(Records to use)

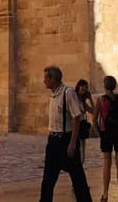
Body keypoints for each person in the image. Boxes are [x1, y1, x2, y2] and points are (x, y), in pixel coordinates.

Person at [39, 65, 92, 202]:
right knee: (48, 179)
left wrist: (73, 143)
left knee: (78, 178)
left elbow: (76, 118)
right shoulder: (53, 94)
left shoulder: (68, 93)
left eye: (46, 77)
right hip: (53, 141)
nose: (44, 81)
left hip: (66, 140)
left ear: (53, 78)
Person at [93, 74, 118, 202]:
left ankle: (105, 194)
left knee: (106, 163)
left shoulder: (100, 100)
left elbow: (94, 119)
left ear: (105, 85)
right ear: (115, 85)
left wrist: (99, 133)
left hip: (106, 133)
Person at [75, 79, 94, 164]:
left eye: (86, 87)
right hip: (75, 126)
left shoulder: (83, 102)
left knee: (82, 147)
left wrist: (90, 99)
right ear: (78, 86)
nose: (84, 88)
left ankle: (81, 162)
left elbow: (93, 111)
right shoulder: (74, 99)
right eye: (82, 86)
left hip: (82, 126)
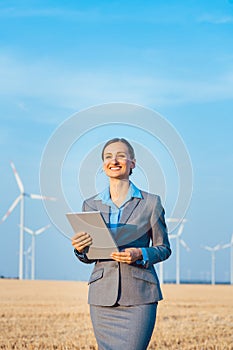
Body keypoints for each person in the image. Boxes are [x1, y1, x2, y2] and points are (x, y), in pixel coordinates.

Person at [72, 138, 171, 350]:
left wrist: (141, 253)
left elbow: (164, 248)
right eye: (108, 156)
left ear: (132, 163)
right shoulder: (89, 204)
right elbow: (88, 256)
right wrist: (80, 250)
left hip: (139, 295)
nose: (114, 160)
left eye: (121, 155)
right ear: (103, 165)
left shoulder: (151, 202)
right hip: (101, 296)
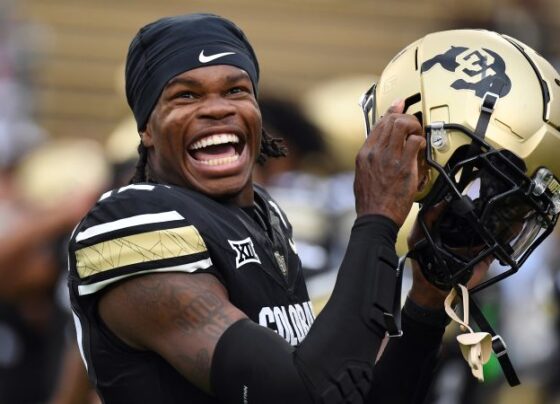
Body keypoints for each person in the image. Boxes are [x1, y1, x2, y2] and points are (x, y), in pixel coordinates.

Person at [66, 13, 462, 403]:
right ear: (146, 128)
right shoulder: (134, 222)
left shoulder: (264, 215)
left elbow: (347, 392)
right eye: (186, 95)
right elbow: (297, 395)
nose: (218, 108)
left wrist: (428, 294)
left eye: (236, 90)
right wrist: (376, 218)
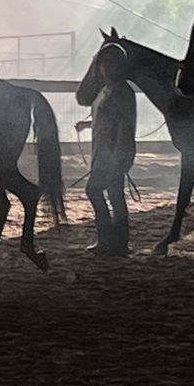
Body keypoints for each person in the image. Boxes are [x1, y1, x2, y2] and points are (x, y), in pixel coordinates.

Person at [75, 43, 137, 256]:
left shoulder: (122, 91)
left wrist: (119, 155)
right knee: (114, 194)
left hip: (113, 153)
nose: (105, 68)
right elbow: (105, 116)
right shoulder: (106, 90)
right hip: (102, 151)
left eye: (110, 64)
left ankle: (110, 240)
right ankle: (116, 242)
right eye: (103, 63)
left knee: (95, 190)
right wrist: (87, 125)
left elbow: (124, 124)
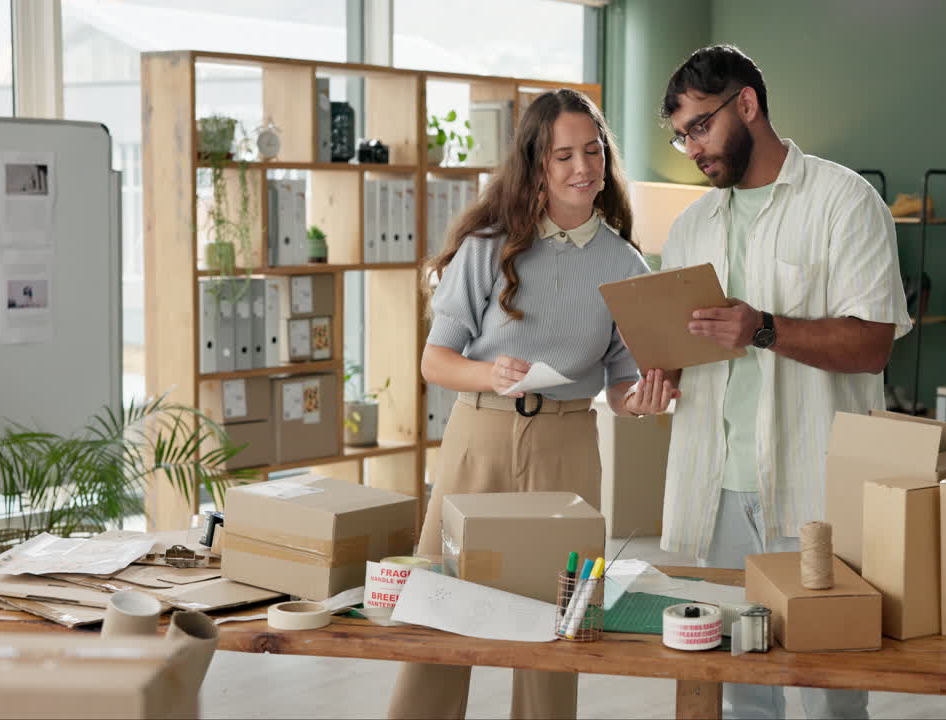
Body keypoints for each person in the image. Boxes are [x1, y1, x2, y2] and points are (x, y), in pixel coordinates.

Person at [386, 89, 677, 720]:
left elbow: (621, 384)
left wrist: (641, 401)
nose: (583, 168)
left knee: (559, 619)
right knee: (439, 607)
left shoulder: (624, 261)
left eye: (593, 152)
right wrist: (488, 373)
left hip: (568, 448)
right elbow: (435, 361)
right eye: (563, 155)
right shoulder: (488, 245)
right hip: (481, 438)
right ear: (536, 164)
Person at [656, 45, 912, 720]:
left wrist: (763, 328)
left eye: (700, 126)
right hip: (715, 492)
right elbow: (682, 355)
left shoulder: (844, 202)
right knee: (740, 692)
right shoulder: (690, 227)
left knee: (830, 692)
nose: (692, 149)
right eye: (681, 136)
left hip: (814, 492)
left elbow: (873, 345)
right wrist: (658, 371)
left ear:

(End Records to use)

## Directions for this task
Return a copy of each line in the records above that has "knee" in it.

## Output of the exercise
right knee: (48, 179)
left knee: (78, 178)
left knee: (106, 163)
left knee: (82, 147)
right knee: (114, 194)
left knee: (95, 190)
left knee: (559, 619)
right knee: (439, 607)
right knee: (740, 692)
left knee: (830, 692)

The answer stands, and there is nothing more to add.